GitHub - yandex/YaLM-100B: Pretrained language model with 100B parameters

GitHub - yandex/YaLM-100B: Pretrained language model with 100B parameters

🚀 Introducing YaLM-100B, a powerful pretrained language model with a whopping 100 billion parameters for text generation! 📚✨ Developed by the team at @yandex, now available on GitHub under Apache 2.0 license.

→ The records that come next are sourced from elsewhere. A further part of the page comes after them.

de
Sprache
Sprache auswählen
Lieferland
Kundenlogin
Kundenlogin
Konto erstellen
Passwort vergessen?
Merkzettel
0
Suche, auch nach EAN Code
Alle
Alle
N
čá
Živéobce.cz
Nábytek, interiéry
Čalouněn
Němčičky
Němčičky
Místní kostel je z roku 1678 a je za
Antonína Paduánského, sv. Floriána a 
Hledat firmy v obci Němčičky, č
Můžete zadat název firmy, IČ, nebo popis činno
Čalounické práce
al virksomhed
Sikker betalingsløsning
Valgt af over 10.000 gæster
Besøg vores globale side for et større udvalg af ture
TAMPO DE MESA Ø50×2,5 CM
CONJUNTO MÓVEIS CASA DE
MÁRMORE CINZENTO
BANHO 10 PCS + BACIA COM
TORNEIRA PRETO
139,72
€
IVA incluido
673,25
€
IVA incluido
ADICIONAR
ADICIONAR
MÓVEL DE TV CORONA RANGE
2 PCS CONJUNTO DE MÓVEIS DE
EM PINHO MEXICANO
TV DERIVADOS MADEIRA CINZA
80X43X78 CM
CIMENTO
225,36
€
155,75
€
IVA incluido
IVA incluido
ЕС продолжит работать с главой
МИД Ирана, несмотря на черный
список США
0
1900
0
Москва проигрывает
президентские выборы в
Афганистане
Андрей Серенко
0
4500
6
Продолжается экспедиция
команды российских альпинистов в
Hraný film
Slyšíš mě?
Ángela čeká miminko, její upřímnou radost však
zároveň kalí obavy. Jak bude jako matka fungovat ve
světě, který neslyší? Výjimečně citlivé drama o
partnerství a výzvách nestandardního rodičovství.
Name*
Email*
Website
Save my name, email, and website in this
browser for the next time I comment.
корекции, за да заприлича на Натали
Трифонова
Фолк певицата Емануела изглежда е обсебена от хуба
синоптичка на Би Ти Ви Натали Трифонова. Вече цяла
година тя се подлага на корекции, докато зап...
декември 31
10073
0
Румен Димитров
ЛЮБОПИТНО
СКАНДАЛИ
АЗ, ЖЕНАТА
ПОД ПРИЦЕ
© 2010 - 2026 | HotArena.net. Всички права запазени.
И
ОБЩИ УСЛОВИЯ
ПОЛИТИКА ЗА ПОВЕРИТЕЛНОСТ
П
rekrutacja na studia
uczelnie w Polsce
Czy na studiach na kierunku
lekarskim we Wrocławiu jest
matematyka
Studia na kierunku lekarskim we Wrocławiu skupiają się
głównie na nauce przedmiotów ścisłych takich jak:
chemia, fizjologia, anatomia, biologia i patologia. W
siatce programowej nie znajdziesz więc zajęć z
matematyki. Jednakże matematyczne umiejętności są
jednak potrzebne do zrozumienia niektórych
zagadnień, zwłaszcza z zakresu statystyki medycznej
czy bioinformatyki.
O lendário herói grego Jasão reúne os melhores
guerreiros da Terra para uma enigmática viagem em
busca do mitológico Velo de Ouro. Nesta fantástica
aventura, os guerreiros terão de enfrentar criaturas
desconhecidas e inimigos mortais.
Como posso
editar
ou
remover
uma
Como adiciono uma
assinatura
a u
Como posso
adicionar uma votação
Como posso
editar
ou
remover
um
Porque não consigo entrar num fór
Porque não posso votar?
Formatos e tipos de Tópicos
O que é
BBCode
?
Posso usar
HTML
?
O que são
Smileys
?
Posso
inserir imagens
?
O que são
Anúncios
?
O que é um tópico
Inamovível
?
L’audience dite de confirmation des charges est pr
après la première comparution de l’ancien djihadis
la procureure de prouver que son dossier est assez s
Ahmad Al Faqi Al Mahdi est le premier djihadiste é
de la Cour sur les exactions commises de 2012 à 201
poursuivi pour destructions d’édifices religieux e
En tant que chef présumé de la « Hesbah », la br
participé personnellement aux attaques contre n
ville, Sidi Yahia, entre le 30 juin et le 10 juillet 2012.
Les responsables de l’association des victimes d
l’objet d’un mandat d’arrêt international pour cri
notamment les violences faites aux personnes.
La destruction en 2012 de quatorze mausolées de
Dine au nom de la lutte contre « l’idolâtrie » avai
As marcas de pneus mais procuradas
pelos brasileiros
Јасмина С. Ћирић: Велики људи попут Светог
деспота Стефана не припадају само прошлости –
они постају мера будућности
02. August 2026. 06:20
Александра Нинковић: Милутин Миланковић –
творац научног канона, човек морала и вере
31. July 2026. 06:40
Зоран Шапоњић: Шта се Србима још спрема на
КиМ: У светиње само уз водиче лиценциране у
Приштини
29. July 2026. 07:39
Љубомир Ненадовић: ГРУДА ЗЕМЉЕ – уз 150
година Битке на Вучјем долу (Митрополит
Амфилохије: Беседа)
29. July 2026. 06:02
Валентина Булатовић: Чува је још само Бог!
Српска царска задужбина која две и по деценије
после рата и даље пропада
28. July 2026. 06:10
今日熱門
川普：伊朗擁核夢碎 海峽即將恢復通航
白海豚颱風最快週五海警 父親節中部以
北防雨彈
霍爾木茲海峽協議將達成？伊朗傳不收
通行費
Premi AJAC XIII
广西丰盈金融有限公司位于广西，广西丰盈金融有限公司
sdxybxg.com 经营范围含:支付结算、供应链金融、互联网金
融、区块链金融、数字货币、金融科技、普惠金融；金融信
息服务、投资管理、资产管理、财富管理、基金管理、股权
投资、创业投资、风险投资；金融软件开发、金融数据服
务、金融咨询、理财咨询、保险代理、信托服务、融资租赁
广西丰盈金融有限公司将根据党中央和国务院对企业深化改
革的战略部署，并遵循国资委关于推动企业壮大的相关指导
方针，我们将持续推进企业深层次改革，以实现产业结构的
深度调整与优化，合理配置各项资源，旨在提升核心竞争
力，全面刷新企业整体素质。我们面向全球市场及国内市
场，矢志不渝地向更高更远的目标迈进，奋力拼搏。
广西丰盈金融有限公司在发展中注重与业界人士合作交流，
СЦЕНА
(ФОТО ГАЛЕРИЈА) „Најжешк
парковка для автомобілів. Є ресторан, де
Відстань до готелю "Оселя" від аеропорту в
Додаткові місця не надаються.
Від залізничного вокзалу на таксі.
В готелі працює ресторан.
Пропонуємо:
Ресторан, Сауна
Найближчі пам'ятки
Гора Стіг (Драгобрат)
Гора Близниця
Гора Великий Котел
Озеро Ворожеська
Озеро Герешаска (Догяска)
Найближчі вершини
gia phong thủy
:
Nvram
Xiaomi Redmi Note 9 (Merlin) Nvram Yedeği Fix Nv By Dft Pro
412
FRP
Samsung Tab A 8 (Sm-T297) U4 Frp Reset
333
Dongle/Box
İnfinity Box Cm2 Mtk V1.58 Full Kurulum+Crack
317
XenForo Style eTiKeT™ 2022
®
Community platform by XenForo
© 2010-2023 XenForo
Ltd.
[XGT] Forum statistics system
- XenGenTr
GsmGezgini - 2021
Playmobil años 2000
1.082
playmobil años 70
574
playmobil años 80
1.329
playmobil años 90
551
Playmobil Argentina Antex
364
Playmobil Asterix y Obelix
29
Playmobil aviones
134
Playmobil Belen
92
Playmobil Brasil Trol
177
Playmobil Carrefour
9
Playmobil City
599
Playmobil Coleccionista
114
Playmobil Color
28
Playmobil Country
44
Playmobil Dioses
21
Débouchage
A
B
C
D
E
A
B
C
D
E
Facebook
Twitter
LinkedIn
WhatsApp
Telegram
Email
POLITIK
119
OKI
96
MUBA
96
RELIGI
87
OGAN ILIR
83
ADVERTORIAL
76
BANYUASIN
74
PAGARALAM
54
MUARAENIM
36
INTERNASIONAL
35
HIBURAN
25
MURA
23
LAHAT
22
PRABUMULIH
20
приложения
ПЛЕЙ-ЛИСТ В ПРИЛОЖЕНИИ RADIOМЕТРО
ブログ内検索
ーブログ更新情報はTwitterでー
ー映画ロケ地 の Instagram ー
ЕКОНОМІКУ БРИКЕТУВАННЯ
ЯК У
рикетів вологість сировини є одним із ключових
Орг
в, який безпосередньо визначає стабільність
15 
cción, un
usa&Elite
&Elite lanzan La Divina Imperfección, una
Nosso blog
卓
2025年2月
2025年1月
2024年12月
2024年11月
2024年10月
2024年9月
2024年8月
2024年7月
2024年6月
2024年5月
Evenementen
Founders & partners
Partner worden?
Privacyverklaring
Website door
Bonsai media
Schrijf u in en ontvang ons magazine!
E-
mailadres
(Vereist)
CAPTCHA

Get ready to level up your NLP tasks! #AI #NLProc" 🤖📝

  • YaLM-100B is a GPT-like neural network with 100 billion parameters for text generation.
  • It was trained on a cluster of 800 A100 graphics cards for 65 days using 1.7 TB of online texts in English and Russian.
  • The training dataset includes various sources like The Pile, Russian web pages from Yandex Search, news, books, and social media dialogues.
  • The model is published under the Apache 2.0 license for both research and commercial use.
  • Setup requires 200GB of free disk space for downloading weights and is designed to run on multiple GPUs with tensor parallelism.
  • Checkpoint can be downloaded using the bash script provided in the repository, and a Docker image is available on Docker Hub.
  • Several example scripts are provided for interactive, conditional, and unconditional text generation tasks.
  • The training process involved consuming 300B tokens over the training period.
  • Licensing details indicate Megatron-LM's license differs from YaLM-100B's Apache 2.0 license.
  • The development team included contributors like artnitolog, Vasilev Ruslan, nzinov Nikolay Zinov, and petrovlesha Alexey Petrov.